# Microwave



## TurkeyBranch (Mar 12, 2009)

My microwave was on a recall list for being able to start itself and catch fire. Well, it did just that. It was great considering the appliance tech was standing right there. He was opening his little tool kit when the unit just started up and ran all on its own. Anyway, it burned up wires inside and the magnetron(?)

I need to replace it. Looking for advice on what is a good unit.
I was looking at this one Whirlpool

Or this one Dometic

*Or if anyone that has a 2002 28BHS can tell me what they have in theirs. I had the Samsung model MR5-492W*

Any sound advice would be appreciated. I really don't want to have to rework all the wood opening if at all possible.

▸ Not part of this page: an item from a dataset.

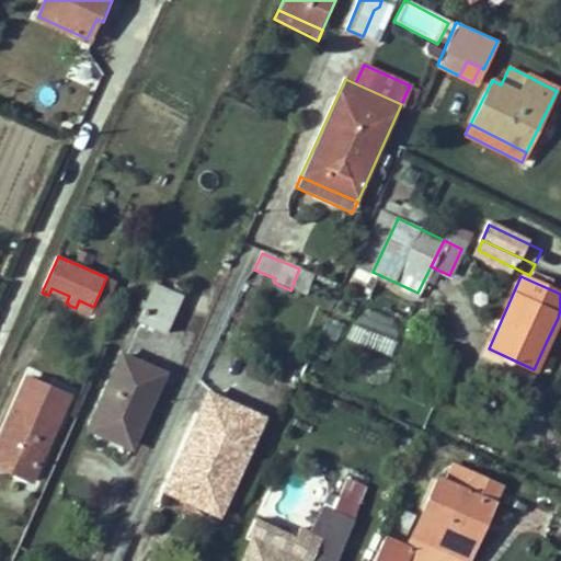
[(182,296),(153,284),(137,321),(165,333),(182,296)]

By the way, Samsung was very nice about all of it. They sent me a check for the unit since they have nothing to replace it with. They really were helpful, don't see that much anymore from large companies.


----------



## Nathan (Jan 2, 2007)

I'd make sure it was rated for rv's. Appliances take quite a beating as you go down a rough road.


----------



## TurkeyBranch (Mar 12, 2009)

Yeah, I am trying to make sure I find one for RV use.


----------



## CamperAndy (Aug 26, 2004)

Well I do not think that they do not want to share as much as they may not know. I honestly could not tell you what is my trailer without going out and looking at it. I have not had to replace one for so long I don't even know what they cost anymore.

Happy shopping and let us know what you get and how it works out.


----------